Metropia brought GPS data from Tucson drivers. What lies in store?
What it does
Our visualization merges two interactive views into the data. First, a spatio-temproal view. We layout the drivers and their routes over the city of Tucson and filter based on time and location. Second, an inter-user similarity view. This view shows the most closely related groups of users via an undirected graph. This view also allows filtering of the spatio-temporal view, helping answer questions about how similar users behave, as well as offering an evaluation of a given similarity measure by verification against the semantic similarity of the users paths.
How we built it
A series of scripts take the raw, large GPS data from the Metropia data set and produce a smaller, cleaner version suitable for the web. We drop points that don't add much to the visualization -- We can get away with a few points for a 10-mile straight journey on the highway, but a meandering trip around the neighborhood requires more fidelity.
Next, we ship the data onto a web client.
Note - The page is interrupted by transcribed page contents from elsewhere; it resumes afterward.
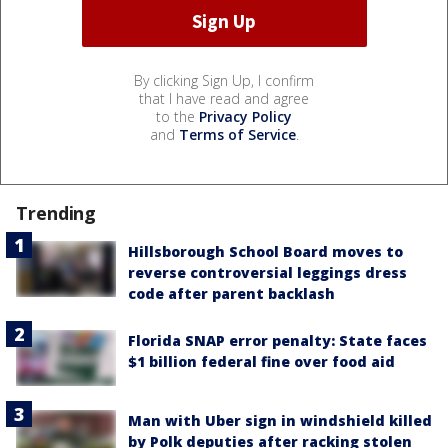
By clicking Sign Up, I confirm
that I have read and agree
to the
Privacy Policy
and
Terms of Service
.
Trending
Hillsborough School Board moves to
reverse controversial leggings dress
code after parent backlash
Florida SNAP error penalty: State faces
$1 billion federal fine over food aid
Man with Uber sign in windshield killed
by Polk deputies after racking stolen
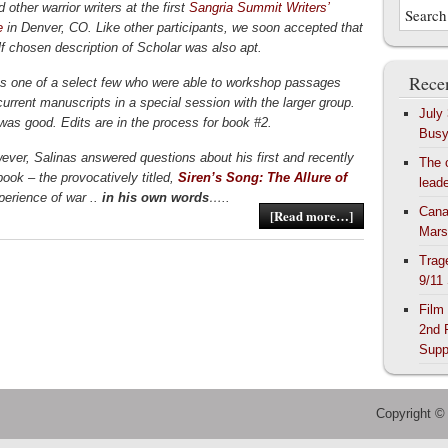
 other warrior writers at the first
Sangria Summit Writers’
e
in Denver, CO. Like other participants, we soon accepted that
lf chosen description of Scholar was also apt.
Recen
s one of a select few who were able to workshop passages
current manuscripts in a special session with the larger group.
July
as good. Edits are in the process for book #2.
Bus
ever, Salinas answered questions about his first and recently
The 
book – the provocatively titled,
Siren’s Song: The Allure of
lead
perience of war ..
in his own words
…..
Cana
[Read more…]
Mars
Trag
9/11
Film
2nd 
Supp
Copyright ©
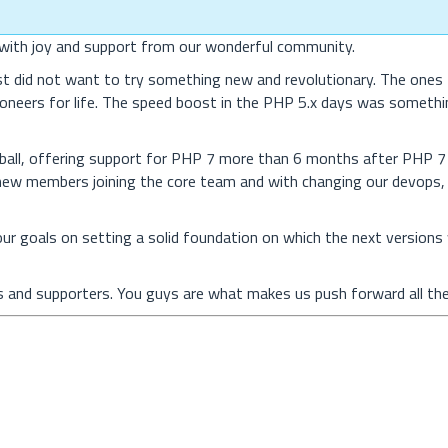
d with joy and support from our wonderful community.
ust did not want to try something new and revolutionary. The ones 
oneers for life. The speed boost in the PHP 5.x days was somethi
ball, offering support for PHP 7 more than 6 months after PHP 
 new members joining the core team and with changing our devops,
ur goals on setting a solid foundation on which the next versions w
rs and supporters. You guys are what makes us push forward all the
This is where things get tricky -- the raw data set consists of 12 million points and nearly 800 megabytes, and we need to fit this into browser memory and compute budgets. Additional filtering where possible and good choice of data structures lets us present an interactive experience.
Challenges we ran into
Not enough data! Our similarity clustering algorithm as well as many failed experiments would have been more successful had we had a year of data.
Too much data! The demands on the browser are almost higher than we can manage without some serious work on our visualization.
Accomplishments that we're proud of
We've got a good looking user similarity graph, which will help inform decisions about ride-sharing.
We put 12 million data points worth of data in a web browser.
What we learned
- Vectorization is hard.
- Splitting a problem into pre-processing and client-side processing can help speed up the final product, but more importantly engage team members that are not familiar with the specific web tehniques that you are using
- Sleep is important.
What's next for Tucson Flux
Speed it up a bit, and then attack the overplotting, streaming, and latency problems that will show up with increasing data sizes.